Some other important considerations are
also to respect and considering critical reality of worldview, communication
and consensual validation, and shared relevance is an important part of
collective mindfulness, validated grammar is important in social context to
help conform sense-making. Did management consider personnel’s views or for
that matter consumers? Did they reach out for customer’s needs? How can a
business sell more to its customers if they don’t understand what their
customers actually want? It looks like no visionary imaginations were
considered, so when boundaries and hurdles emerge, like change in product
interest in the marketplace, they had no planned alternatives for the
interruption so reverted back to only what they know. Nokia joined Windows,
which may have tightly coupled them to a fixed product that was not adaptive. In an employee
memo that surfaced in 2011, Elop infamously described Nokia as being on a
"burning platform", blaming the "war of ecosystems” between iOS
and Android as part of Nokia's overall struggle, and asserting that the company
needed to make major changes to its operation. Was this person seen as a
trouble maker or even a dummy with not enough knowledge to be making such
statements?
Salient cues, in organisations is one of
the most important principles of all, cues are like tiny warning bells that
people identify within a full-blown story, was it that Nokia management were
not alert to the warning bells of the true changes in the marketplace? Were
they not aware of their competitors out of the box designs or did they think
the opposition was of no threat? Was “plausibility” applied to Nokia’s business
strategies? Plausibility allows people to create stories about probable
outcomes from an existing scenario (Imagination / creative mind). It also
triggers action and potential new inputs that could revise the original target.
When strategically planning, plausibility helps create an environment that
considers continual changes throughout the plan. It helps us review the end
target and also encourages us to keep improving the strategy with new ideas,
was this missing in Nokia and would it of helped?
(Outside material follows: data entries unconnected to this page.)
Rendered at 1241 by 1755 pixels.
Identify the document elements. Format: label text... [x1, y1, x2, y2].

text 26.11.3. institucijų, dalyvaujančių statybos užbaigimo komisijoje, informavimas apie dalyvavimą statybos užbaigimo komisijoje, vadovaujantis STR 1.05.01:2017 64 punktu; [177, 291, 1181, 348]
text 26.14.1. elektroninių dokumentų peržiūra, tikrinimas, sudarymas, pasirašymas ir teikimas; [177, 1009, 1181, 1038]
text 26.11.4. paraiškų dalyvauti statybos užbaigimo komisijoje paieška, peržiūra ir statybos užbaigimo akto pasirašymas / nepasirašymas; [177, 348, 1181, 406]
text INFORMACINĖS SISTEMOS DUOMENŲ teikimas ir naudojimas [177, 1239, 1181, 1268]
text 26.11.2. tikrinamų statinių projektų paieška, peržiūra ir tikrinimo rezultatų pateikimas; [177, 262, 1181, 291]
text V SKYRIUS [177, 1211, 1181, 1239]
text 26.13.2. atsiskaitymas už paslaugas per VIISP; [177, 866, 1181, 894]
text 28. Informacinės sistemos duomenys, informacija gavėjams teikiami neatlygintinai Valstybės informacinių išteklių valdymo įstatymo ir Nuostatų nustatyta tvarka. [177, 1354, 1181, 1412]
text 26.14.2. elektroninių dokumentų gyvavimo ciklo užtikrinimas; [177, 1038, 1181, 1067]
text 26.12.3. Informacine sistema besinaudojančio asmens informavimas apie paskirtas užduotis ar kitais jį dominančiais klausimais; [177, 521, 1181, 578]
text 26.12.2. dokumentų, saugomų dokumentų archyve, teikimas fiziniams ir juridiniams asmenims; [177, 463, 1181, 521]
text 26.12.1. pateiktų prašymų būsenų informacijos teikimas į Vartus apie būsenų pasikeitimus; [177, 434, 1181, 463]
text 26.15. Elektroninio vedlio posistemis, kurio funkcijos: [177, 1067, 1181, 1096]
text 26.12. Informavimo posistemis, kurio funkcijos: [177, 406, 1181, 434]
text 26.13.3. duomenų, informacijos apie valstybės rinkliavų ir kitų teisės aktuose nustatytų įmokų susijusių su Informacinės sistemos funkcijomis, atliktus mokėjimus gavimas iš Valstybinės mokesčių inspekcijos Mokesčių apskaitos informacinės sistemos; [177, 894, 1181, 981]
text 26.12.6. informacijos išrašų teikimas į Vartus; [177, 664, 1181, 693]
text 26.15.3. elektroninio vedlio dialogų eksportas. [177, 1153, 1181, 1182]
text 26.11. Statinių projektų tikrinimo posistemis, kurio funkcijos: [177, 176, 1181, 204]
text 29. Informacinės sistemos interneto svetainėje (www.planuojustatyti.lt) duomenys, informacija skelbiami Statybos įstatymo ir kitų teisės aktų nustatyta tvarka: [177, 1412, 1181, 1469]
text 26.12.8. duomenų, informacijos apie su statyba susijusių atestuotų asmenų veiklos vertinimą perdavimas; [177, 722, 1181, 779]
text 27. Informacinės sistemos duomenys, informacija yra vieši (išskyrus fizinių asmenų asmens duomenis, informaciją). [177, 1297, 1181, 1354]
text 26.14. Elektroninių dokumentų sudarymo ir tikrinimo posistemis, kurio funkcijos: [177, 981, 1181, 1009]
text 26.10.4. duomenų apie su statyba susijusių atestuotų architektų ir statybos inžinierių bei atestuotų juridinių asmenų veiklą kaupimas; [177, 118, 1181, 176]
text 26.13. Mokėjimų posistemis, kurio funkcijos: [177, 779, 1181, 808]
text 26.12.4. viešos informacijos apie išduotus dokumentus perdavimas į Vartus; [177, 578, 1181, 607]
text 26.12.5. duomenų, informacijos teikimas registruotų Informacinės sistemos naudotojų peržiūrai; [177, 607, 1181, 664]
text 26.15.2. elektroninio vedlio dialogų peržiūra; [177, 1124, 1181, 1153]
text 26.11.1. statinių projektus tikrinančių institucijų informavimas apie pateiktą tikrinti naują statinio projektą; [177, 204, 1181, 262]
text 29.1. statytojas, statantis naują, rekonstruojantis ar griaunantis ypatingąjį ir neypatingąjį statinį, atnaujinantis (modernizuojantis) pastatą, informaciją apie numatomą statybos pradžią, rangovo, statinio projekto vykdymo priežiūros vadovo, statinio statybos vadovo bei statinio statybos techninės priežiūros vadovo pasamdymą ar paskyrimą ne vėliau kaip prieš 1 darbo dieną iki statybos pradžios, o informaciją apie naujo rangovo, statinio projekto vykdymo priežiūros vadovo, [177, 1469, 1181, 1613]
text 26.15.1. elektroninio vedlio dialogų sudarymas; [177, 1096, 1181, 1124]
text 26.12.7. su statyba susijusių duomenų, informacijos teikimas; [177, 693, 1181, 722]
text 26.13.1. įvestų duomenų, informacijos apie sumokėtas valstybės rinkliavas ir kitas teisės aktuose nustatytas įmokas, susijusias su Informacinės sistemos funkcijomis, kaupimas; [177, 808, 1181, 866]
In August 2011 Chris Weber, head of Nokia's subsidiary in the
U.S., stated "The reality is if we are not successful with Windows Phone,
it doesn't matter what we do (elsewhere)." He further added "North America
is a priority for Nokia because it is a key market for Microsoft." Nokia
then focused only on China and North America, is this being too tightly coupled
in business marketing strategies, losing market growth potential worldwide? Was
there focus on markets that were already flooded with competitors? Should they
have considered other markets where competition was minimal? The successful
companies think differently, they are resilient against factors – be they
government or economic – that are out of their control, are not afraid of
reinvention and are quick to take advantage of change. For some this means a
name change, but also it’s about rapidly responding to changing customer
demographics. It may seem counter-intuitive but entrepreneurs Oscar Martin and
Chris Wirasinha, who started the successful pop culture website Pedestrian TV,
started out in street press. “Our
original business and plan for Pedestrian was quite different to what it has
turned into,” Wirasinha says. “Our first product – the world’s first free DVD
magazine, called Pedestrian, has transformed
over seven years into the thriving online media business that we’ve created
today.” Being nimble in the market place is vital to growth.
Valuable lessons can and should be learnt from our own and others
errors, perhaps our mindset should see these errors as opportunities to grow
through the learnings rather than think of it as failure. Are we becoming too
blinded to our own talents, skills and knowledge? Have we had so many wins that
the idea of failing seems impossible? Do we have a culture that encourages open
communication? Are employees comfortable enough to raise problems or do they
prefer to hide these from management? Are we allocating enough funds to
education, innovation and business development? What other questions should we
be asking of ourselves and our organisation?